Work to complete:
Set down the listing again, word for word.

------------------------------------------------

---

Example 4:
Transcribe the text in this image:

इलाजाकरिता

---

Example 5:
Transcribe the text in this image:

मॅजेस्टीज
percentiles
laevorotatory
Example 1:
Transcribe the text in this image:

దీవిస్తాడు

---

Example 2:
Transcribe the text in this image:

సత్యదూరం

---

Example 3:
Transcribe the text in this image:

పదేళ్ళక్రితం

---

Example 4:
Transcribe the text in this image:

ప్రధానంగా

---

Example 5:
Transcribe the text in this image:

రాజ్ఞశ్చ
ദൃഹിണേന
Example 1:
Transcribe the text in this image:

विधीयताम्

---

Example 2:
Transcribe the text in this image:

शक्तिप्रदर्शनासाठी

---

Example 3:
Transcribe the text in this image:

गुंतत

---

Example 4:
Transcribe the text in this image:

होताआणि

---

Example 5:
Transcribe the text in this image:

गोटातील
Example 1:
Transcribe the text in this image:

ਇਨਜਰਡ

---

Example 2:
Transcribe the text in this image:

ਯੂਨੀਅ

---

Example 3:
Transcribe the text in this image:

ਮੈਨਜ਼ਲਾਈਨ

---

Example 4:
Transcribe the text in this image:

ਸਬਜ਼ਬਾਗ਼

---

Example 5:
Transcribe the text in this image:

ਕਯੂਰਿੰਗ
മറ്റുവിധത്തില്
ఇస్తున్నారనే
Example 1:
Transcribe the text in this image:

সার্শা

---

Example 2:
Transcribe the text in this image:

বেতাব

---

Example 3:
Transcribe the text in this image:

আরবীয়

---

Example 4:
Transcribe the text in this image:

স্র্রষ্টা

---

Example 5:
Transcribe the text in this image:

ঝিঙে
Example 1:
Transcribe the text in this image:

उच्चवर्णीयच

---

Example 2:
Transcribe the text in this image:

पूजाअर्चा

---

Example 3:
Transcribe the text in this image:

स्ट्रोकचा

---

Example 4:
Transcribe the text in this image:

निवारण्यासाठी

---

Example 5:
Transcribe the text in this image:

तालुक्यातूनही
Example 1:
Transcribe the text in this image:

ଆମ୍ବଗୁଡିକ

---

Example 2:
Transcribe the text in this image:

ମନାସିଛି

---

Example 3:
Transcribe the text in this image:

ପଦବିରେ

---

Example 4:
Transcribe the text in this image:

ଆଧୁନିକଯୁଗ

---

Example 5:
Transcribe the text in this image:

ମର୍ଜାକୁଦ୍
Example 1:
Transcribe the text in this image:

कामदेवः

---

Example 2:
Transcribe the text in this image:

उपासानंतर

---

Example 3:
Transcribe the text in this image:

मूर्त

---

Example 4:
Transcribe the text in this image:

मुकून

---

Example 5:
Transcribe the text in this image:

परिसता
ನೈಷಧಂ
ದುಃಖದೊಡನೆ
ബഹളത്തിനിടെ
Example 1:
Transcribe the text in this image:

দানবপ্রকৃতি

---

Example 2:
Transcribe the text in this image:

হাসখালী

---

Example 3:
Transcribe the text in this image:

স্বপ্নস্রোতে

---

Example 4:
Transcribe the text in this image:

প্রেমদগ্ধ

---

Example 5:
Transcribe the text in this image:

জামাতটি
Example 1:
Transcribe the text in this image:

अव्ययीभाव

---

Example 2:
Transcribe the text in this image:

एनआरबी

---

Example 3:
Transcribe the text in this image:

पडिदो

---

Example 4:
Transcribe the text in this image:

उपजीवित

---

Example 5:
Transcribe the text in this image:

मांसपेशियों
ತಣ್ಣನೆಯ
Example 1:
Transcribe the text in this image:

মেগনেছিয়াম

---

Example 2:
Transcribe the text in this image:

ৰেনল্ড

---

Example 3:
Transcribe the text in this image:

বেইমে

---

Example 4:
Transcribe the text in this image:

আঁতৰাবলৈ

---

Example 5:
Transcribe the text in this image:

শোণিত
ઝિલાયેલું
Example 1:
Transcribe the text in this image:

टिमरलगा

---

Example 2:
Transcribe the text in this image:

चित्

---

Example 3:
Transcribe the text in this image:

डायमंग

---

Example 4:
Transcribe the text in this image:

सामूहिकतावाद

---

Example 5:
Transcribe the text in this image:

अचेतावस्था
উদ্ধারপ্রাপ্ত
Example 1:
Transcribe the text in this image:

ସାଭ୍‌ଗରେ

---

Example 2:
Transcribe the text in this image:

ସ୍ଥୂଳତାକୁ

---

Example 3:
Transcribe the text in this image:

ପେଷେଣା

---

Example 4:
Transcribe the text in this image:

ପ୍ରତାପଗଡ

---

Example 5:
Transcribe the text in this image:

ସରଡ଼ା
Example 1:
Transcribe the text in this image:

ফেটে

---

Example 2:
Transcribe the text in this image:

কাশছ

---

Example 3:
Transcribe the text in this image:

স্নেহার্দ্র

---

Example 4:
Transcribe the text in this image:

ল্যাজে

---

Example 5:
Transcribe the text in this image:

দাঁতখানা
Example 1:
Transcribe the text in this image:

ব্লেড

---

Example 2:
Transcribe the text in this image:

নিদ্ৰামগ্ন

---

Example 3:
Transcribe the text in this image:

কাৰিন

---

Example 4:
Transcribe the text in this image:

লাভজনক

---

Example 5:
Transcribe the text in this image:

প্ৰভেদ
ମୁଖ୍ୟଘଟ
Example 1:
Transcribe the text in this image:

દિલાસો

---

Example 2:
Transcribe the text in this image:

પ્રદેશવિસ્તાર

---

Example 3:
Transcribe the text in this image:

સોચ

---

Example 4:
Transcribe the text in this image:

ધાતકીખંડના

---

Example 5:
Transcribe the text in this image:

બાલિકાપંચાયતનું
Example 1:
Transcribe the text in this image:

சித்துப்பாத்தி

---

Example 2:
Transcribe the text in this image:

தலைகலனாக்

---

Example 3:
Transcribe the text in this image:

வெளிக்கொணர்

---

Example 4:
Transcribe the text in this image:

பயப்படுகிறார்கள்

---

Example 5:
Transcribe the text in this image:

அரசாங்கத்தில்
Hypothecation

------------------------------------------------

Answer box:
---

Example 4:
Transcribe the text in this image:

इलाजाकरिता

---

Example 5:
Transcribe the text in this image:

मॅजेस्टीज
percentiles
laevorotatory
Example 1:
Transcribe the text in this image:

దీవిస్తాడు

---

Example 2:
Transcribe the text in this image:

సత్యదూరం

---

Example 3:
Transcribe the text in this image:

పదేళ్ళక్రితం

---

Example 4:
Transcribe the text in this image:

ప్రధానంగా

---

Example 5:
Transcribe the text in this image:

రాజ్ఞశ్చ
ദൃഹിണേന
Example 1:
Transcribe the text in this image:

विधीयताम्

---

Example 2:
Transcribe the text in this image:

शक्तिप्रदर्शनासाठी

---

Example 3:
Transcribe the text in this image:

गुंतत

---

Example 4:
Transcribe the text in this image:

होताआणि

---

Example 5:
Transcribe the text in this image:

गोटातील
Example 1:
Transcribe the text in this image:

ਇਨਜਰਡ

---

Example 2:
Transcribe the text in this image:

ਯੂਨੀਅ

---

Example 3:
Transcribe the text in this image:

ਮੈਨਜ਼ਲਾਈਨ

---

Example 4:
Transcribe the text in this image:

ਸਬਜ਼ਬਾਗ਼

---

Example 5:
Transcribe the text in this image:

ਕਯੂਰਿੰਗ
മറ്റുവിധത്തില്
ఇస్తున్నారనే
Example 1:
Transcribe the text in this image:

সার্শা

---

Example 2:
Transcribe the text in this image:

বেতাব

---

Example 3:
Transcribe the text in this image:

আরবীয়

---

Example 4:
Transcribe the text in this image:

স্র্রষ্টা

---

Example 5:
Transcribe the text in this image:

ঝিঙে
Example 1:
Transcribe the text in this image:

उच्चवर्णीयच

---

Example 2:
Transcribe the text in this image:

पूजाअर्चा

---

Example 3:
Transcribe the text in this image:

स्ट्रोकचा

---

Example 4:
Transcribe the text in this image:

निवारण्यासाठी

---

Example 5:
Transcribe the text in this image:

तालुक्यातूनही
Example 1:
Transcribe the text in this image:

ଆମ୍ବଗୁଡିକ

---

Example 2:
Transcribe the text in this image:

ମନାସିଛି

---

Example 3:
Transcribe the text in this image:

ପଦବିରେ

---

Example 4:
Transcribe the text in this image:

ଆଧୁନିକଯୁଗ

---

Example 5:
Transcribe the text in this image:

ମର୍ଜାକୁଦ୍
Example 1:
Transcribe the text in this image:

कामदेवः

---

Example 2:
Transcribe the text in this image:

उपासानंतर

---

Example 3:
Transcribe the text in this image:

मूर्त

---

Example 4:
Transcribe the text in this image:

मुकून

---

Example 5:
Transcribe the text in this image:

परिसता
ನೈಷಧಂ
ದುಃಖದೊಡನೆ
ബഹളത്തിനിടെ
Example 1:
Transcribe the text in this image:

দানবপ্রকৃতি

---

Example 2:
Transcribe the text in this image:

হাসখালী

---

Example 3:
Transcribe the text in this image:

স্বপ্নস্রোতে

---

Example 4:
Transcribe the text in this image:

প্রেমদগ্ধ

---

Example 5:
Transcribe the text in this image:

জামাতটি
Example 1:
Transcribe the text in this image:

अव्ययीभाव

---

Example 2:
Transcribe the text in this image:

एनआरबी

---

Example 3:
Transcribe the text in this image:

पडिदो

---

Example 4:
Transcribe the text in this image:

उपजीवित

---

Example 5:
Transcribe the text in this image:

मांसपेशियों
ತಣ್ಣನೆಯ
Example 1:
Transcribe the text in this image:

মেগনেছিয়াম

---

Example 2:
Transcribe the text in this image:

ৰেনল্ড

---

Example 3:
Transcribe the text in this image:

বেইমে

---

Example 4:
Transcribe the text in this image:

আঁতৰাবলৈ

---

Example 5:
Transcribe the text in this image:

শোণিত
ઝિલાયેલું
Example 1:
Transcribe the text in this image:

टिमरलगा

---

Example 2:
Transcribe the text in this image:

चित्

---

Example 3:
Transcribe the text in this image:

डायमंग

---

Example 4:
Transcribe the text in this image:

सामूहिकतावाद

---

Example 5:
Transcribe the text in this image:

अचेतावस्था
উদ্ধারপ্রাপ্ত
Example 1:
Transcribe the text in this image:

ସାଭ୍‌ଗରେ

---

Example 2:
Transcribe the text in this image:

ସ୍ଥୂଳତାକୁ

---

Example 3:
Transcribe the text in this image:

ପେଷେଣା

---

Example 4:
Transcribe the text in this image:

ପ୍ରତାପଗଡ

---

Example 5:
Transcribe the text in this image:

ସରଡ଼ା
Example 1:
Transcribe the text in this image:

ফেটে

---

Example 2:
Transcribe the text in this image:

কাশছ

---

Example 3:
Transcribe the text in this image:

স্নেহার্দ্র

---

Example 4:
Transcribe the text in this image:

ল্যাজে

---

Example 5:
Transcribe the text in this image:

দাঁতখানা
Example 1:
Transcribe the text in this image:

ব্লেড

---

Example 2:
Transcribe the text in this image:

নিদ্ৰামগ্ন

---

Example 3:
Transcribe the text in this image:

কাৰিন

---

Example 4:
Transcribe the text in this image:

লাভজনক

---

Example 5:
Transcribe the text in this image:

প্ৰভেদ
ମୁଖ୍ୟଘଟ
Example 1:
Transcribe the text in this image:

દિલાસો

---

Example 2:
Transcribe the text in this image:

પ્રદેશવિસ્તાર

---

Example 3:
Transcribe the text in this image:

સોચ

---

Example 4:
Transcribe the text in this image:

ધાતકીખંડના

---

Example 5:
Transcribe the text in this image:

બાલિકાપંચાયતનું
Example 1:
Transcribe the text in this image:

சித்துப்பாத்தி

---

Example 2:
Transcribe the text in this image:

தலைகலனாக்

---

Example 3:
Transcribe the text in this image:

வெளிக்கொணர்

---

Example 4:
Transcribe the text in this image:

பயப்படுகிறார்கள்

---

Example 5:
Transcribe the text in this image:

அரசாங்கத்தில்
Hypothecation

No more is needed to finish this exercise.